Uma porcaria de um mail da TomTom acordou-me às seis horas. É 20% de desconto que propõem não sei para o quê. Logo hoje que podia dormir até às sete. Pus os óculos para ler o que pensava ser a tua despedida. Ia responder-te 'dorme". Nunca chegaste e no entanto todos os dias espero que partas. Todos os dias me despeço. Todos os dias aguardo. Todos os dias me habituo à tua ausência. Todos os dias lhe digo, a ela, que te conserve. É extenuante viver o que não existe.

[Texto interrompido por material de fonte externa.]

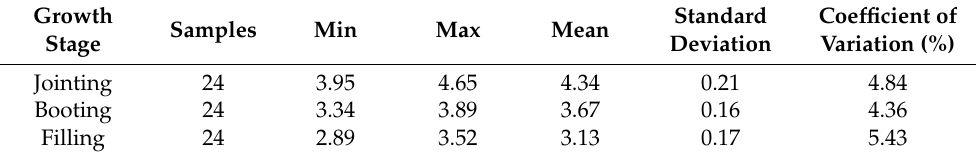
Table 3. Descriptive statistics for the rice leaf nitrogen content (LNC) at different growth stages.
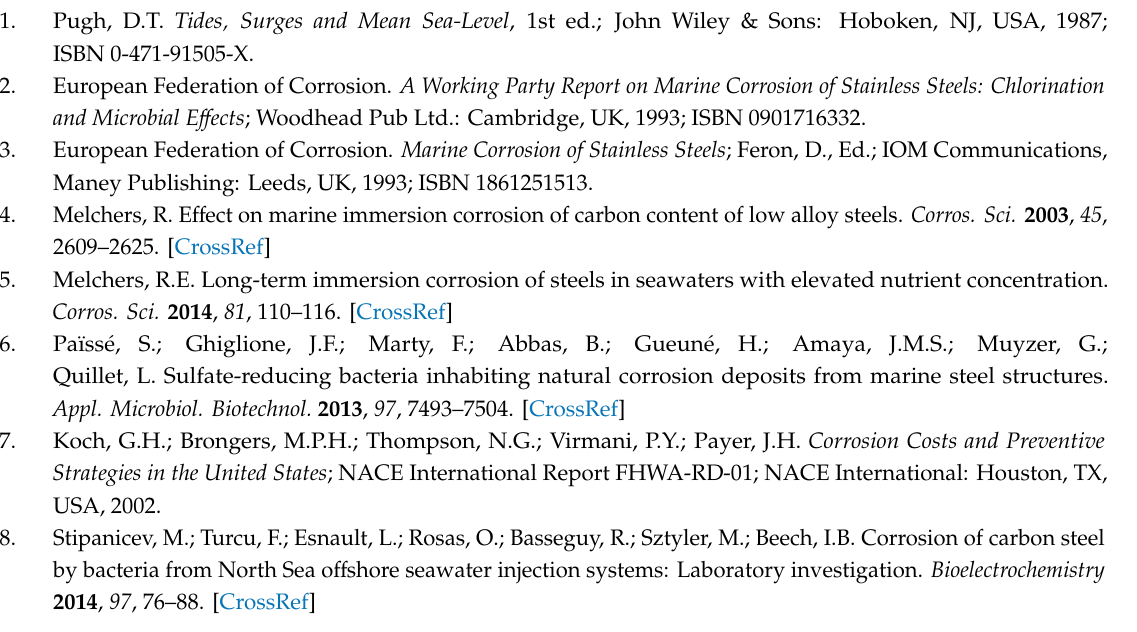
Table S1: sequence similarities of bacterial bands excised from DGGE, Figure S1: Visual analysis of the coupons after exposure to natural seawater. Representative images of visual inspection of the 316L stainless steel coupons that were under di ff erent conditions: (i) Reference, coupons not exposed to natural seawater. (ii) CFS, coupons continuously exposed to natural seawater for 5 and 15 weeks. (iii) STS, coupons exposed to simulated tidal conditions for 5 and 15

todas as manhãs de domingo acordo mais cedo para entrar sorrateiramente na cama dele. vou largando a roupa pelo chão, pois é nua que quero chegar. então, ele acolhe-me e as curvas dos nossos corpos adequam-se perfeitamente, ajustando as convexidades com as concavidades, separadas apenas pelo espaço de um suspiro da pele. nas manhãs de domingo não gastamos palavras. numa cadência ondulada falamos a linguagem das mãos, os murmúrios dos poros. são de sal os nossos beijos, de água da maré baixa.
então obrigou o sorriso, levantou o rosto, escolheu um vestido, realçou os lábios, perfumou a nuca, escovou o cabelo, calçou uns sapatos rasos, e aceitou o convite. iria rir-se, brincar com as palavras, seduzir o pobre homem.
o meu corpo cumpre todas as suas funções. acorda, veste-se, do avesso, mas veste-se, sai para a rua, vai ao café, trabalha, conversa, responde a perguntas e segue indicações, regressa a casa, faz compras online, assina o correio registado, escreve, adormece. a minha alma, já a minha alma, voa. acorda com ele, banha-se com ele, vela por ele, repousa nele, ama com ele, passeia-se com ele, sofre com ele, alegra-se por ele. neste desencontro, quem me vê não me vê, onde estou não estou. na verdade, a vida passa e não a vivo, mas o tempo esfuma-se e envelheço. agora que o escrevo, reparo que o que de verdadeiro trago na vida, é o tempo que passa.
na verdade nunca soube amar. dizem de mim que sou seca e bruta no trato, ausente de gestos de carinho e impaciente por despedidas. assim, de tanto lhe querer bem, deixo-o repousar nos braços de quem o encanta e sabe amar.
o meu amor é um tornado fresco e manso. envolve todos os recantos do meu corpo, a minha pele arrepia-se em voo de prazer, os meus pés deixam de sentir o chão e estou com ele, mesmo onde ele não está.